We are looking for a Cloud Support Engineer with strong troubleshooting skills across cloud infrastructure, security, databases, and cloud-based environments. Your responsibilities will include diagnosing and resolving complex technical issues affecting cloud-based systems, ensuring high availability, performance, and security. You will play a key role in ensuring system reliability, performance, and security for cloud-based platforms.
Main Responsibilities
Cloud and Infrastructure (Resilient Computing)
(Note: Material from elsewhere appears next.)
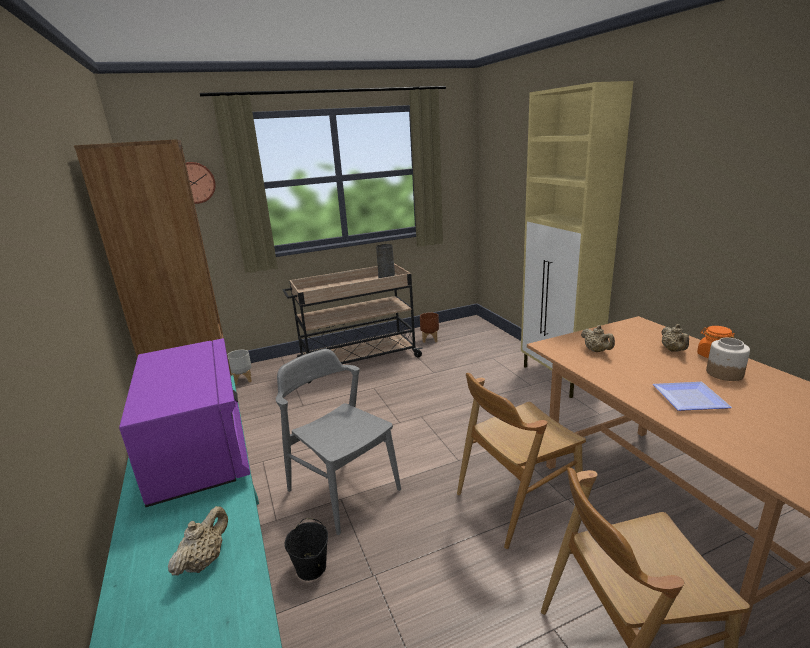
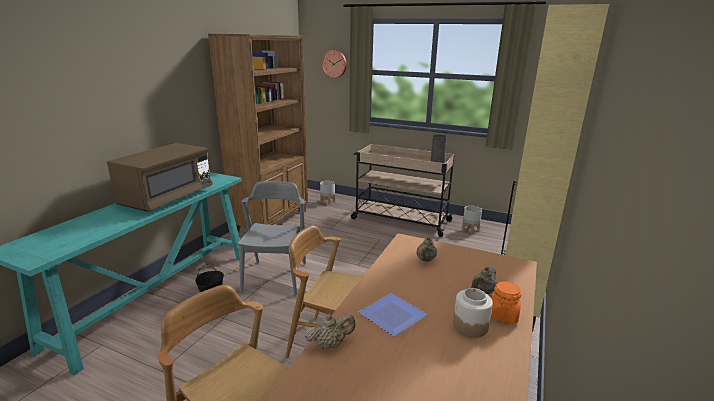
camera: 45 degrees right, 0 degrees up
purple microwave [119,338,250,507] -> brown microwave [107,143,213,211]
beige teapot [168,506,228,576] -> beige teapot moved to [304,313,355,349]
brown planter [420,313,439,343] -> grey planter [462,206,482,234]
Troubleshooting Linux/Windows system problems and performance bottlenecks.
Diagnose problems related to the virtual machine (startup errors, connection problems, disk mounting problems).
Manage cloud instances, snapshots, mirroring, and lifecycle operations.
Analyze system metrics (CPU, memory, I/O, load, OOM)
It supports virtual environments (KVM, VMware, Xen).
Cybersecurity
Investigate network and security incidents (DDoS, SQL injection, XSS, etc.).
Analyze the logs and packet captures (Wireshark/tcpdump)
Troubleshooting WAF, firewall, and security group issues.
Identify misconfigurations in access control, routing, and policies.
Address issues related to TLS/SSL and certificates.
Databases and Big Data
Troubleshooting database performance issues (slow queries, deadlocks, replication)
Optimize SQL queries and indexing strategies.
Monitor database performance and resource usage.
It supports backup/restore and high availability deployments.
Diagnose problems in big data systems (Hadoop, Spark, Kafka, etc.)
Cloud-based / Containers
Troubleshooting Kubernetes workloads and cluster issues.
Diagnose pod malfunctions (CrashLoopBackOff, OOMKilled, Pending)
Resolving network and service access issues (Login, DNS, CNI)
Managing container work environments (Docker/containerd)
Support CI/CD and Helm-based distributions.
Required Skills
- At least 3-5 years of domain knowledge and experience (in at least one area) in Virtualization and Cloud Platforms, Cybersecurity Operations, Databases/Big Data, and Kubernetes/Cloud-based Applications.
- Mastering the basic principles of Linux (file system, input/output, memory, processes)
- Solid knowledge of network communications (TCP/IP, DNS, HTTP/HTTPS)
- Experience troubleshooting distributed systems.
Having the following is an advantage:
- Experience with OpenStack or public cloud platforms
- Familiarity with tools like Prometheus, Grafana, and ELK.
- Knowledge of automation and monitoring tools
- Relevant certificates (e.g., Security+, CISSP, Kubernetes, Cloud certificates)
- Scripting knowledge (Shell/Python)
Job requirements:
- Shift work. At least one night shift per month.
- Weekend shift
- Fully equipped in Istanbul.
If you're ready to make a difference and believe you're a good fit for this position, please apply or contact our recruitment specialists.